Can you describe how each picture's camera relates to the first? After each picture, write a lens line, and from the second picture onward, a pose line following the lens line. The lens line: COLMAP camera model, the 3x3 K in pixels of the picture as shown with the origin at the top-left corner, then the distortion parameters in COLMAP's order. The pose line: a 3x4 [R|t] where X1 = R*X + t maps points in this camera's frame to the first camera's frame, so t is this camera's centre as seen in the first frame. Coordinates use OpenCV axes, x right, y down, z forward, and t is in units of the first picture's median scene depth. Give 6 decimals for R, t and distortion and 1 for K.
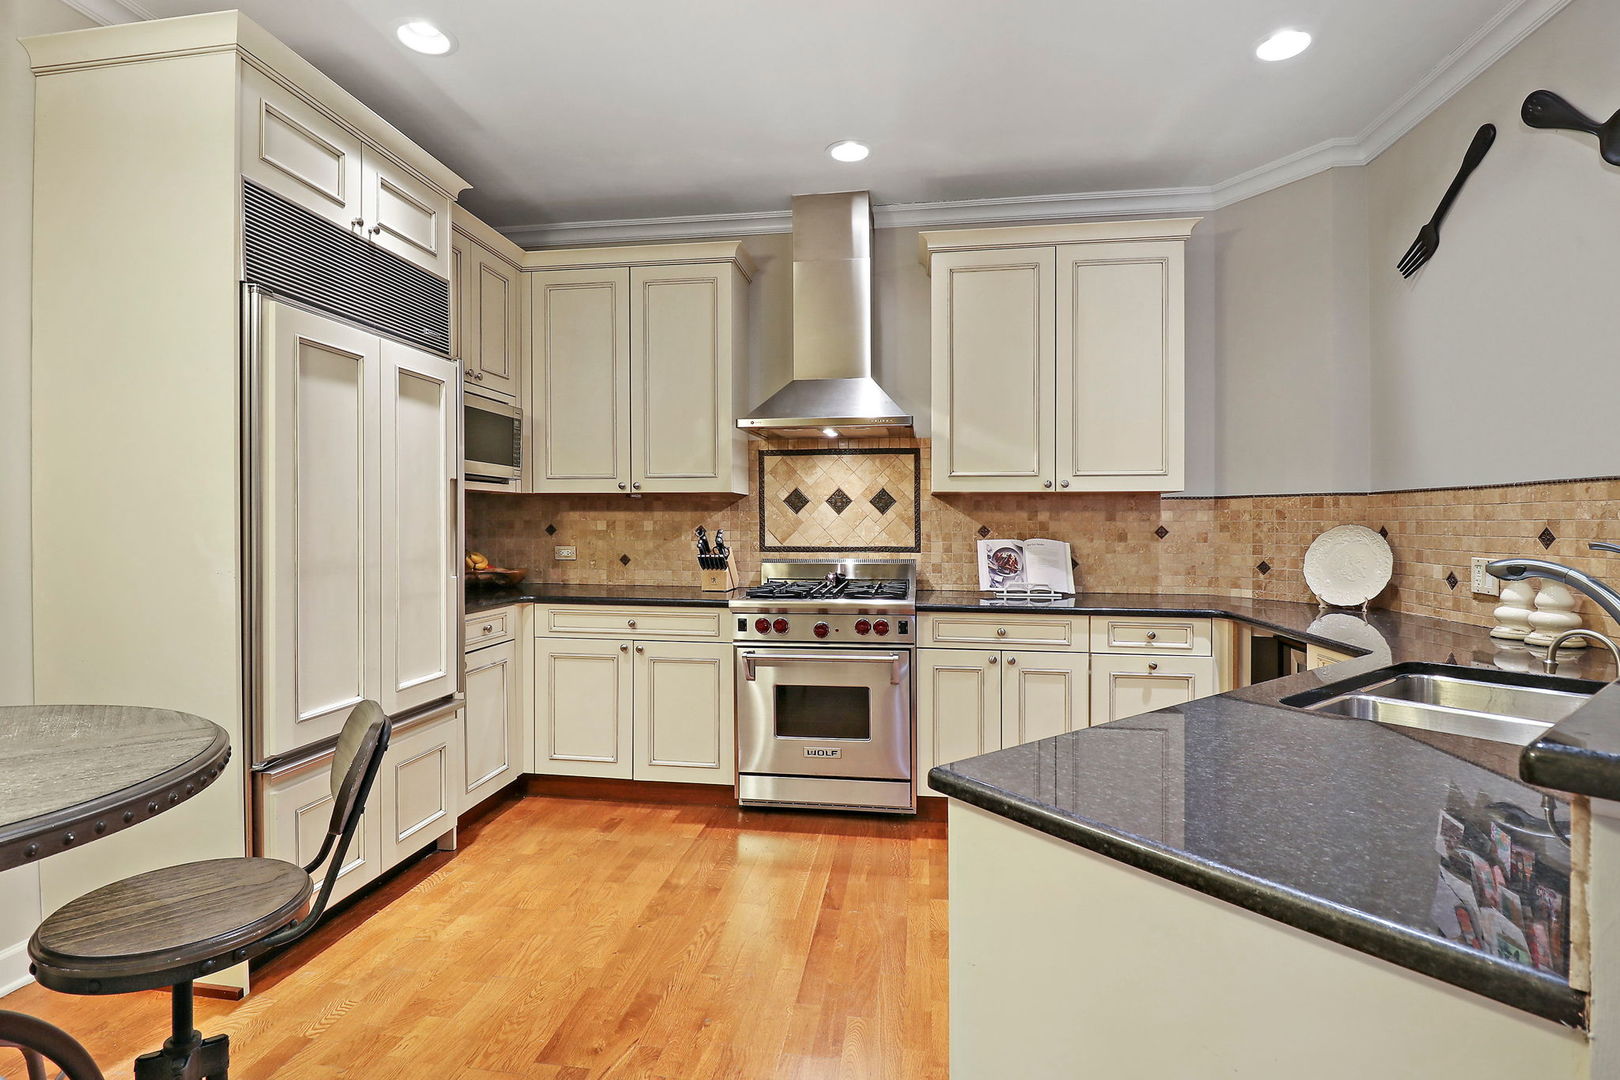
lens RADIAL K [[785.1, 0, 800.0], [0, 785.1, 523.8], [0, 0, 1]] dist [0.001956, -0.027721]
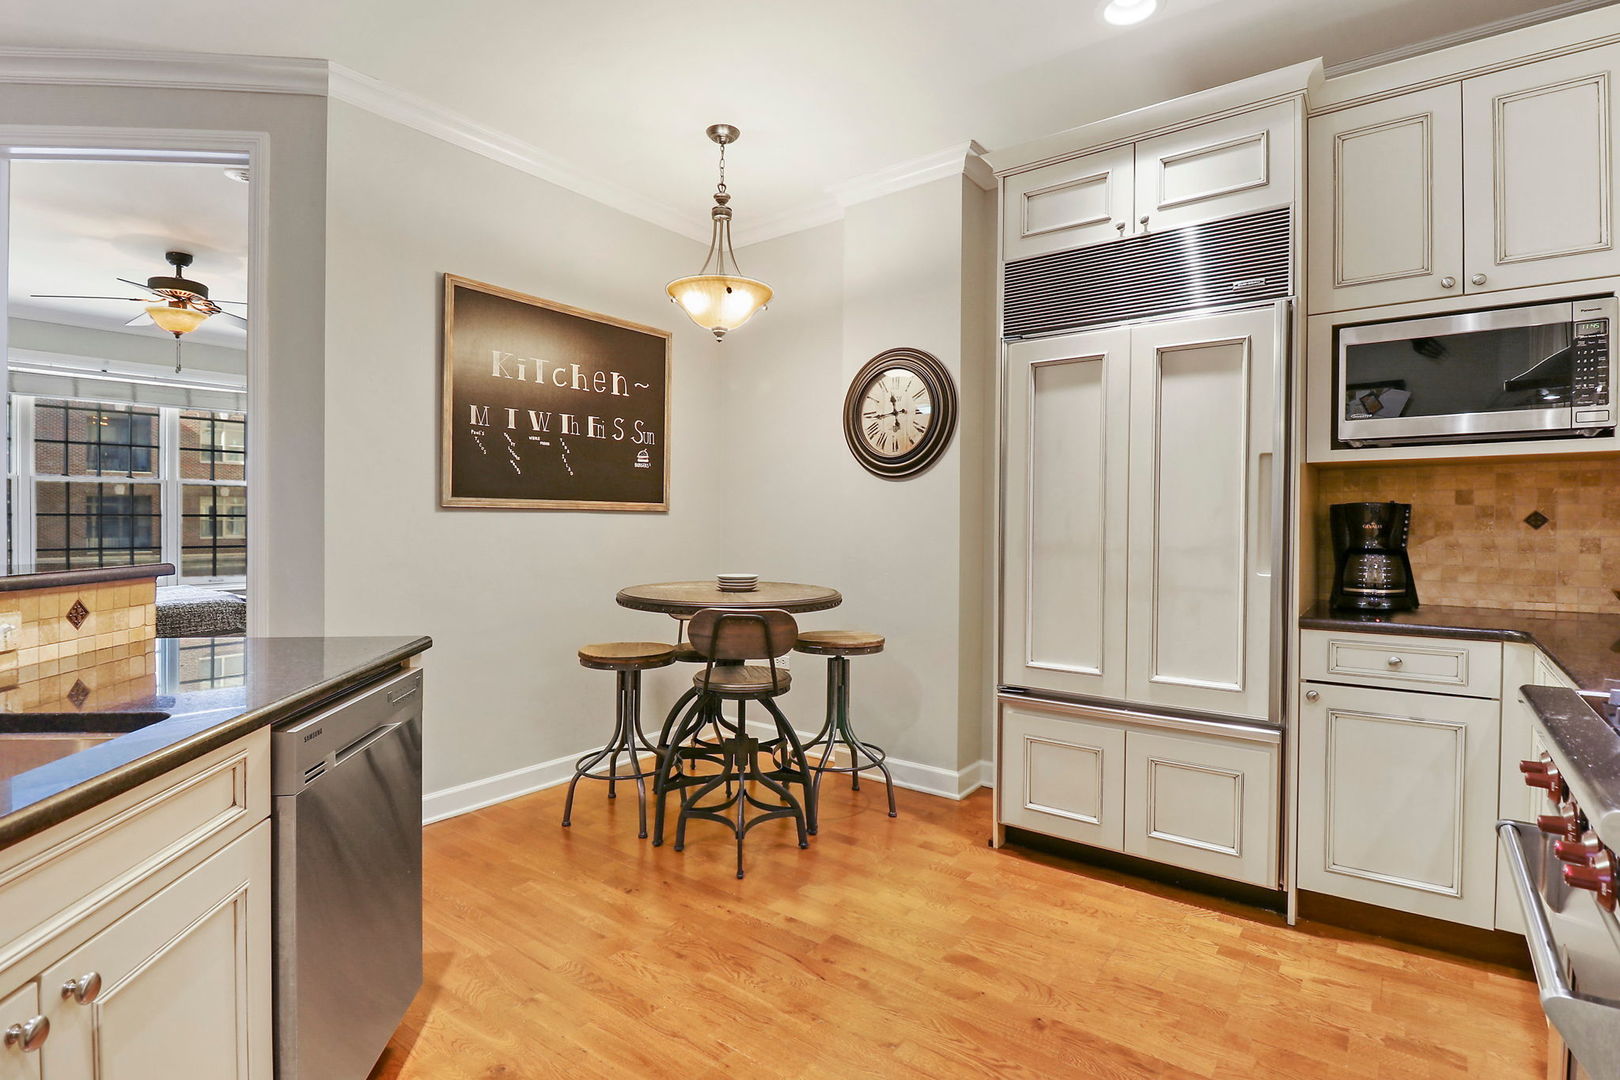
lens RADIAL K [[785.1, 0, 800.0], [0, 785.1, 523.8], [0, 0, 1]] dist [0.001956, -0.027721]
pose [[-0.487681, 0.005259, -0.873006, 0.568799], [-0.003510, 0.999962, 0.007985, 0.010563], [0.873015, 0.006958, -0.487644, 1.123772]]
—————
Description of the task: Line for line, retype the material exactly, omitting any pictures.

Solution to this task:
Can you describe how each picture's camera relates to the first? After each picture, write a lens line, and from the second picture onward, a pose line following the lens line. The lens line: COLMAP camera model, the 3x3 K in pixels of the picture as shown with the origin at the top-left corner, then the distortion parameters in COLMAP's order. The pose line: a 3x4 [R|t] where X1 = R*X + t maps points in this camera's frame to the first camera's frame, so t is this camera's centre as seen in the first frame. Coordinates use OpenCV axes, x right, y down, z forward, and t is in units of the first picture's median scene depth. Give 6 decimals for R, t and distortion and 1 for K.
lens RADIAL K [[785.1, 0, 800.0], [0, 785.1, 523.8], [0, 0, 1]] dist [0.001956, -0.027721]
lens RADIAL K [[785.1, 0, 800.0], [0, 785.1, 523.8], [0, 0, 1]] dist [0.001956, -0.027721]
pose [[-0.487681, 0.005259, -0.873006, 0.568799], [-0.003510, 0.999962, 0.007985, 0.010563], [0.873015, 0.006958, -0.487644, 1.123772]]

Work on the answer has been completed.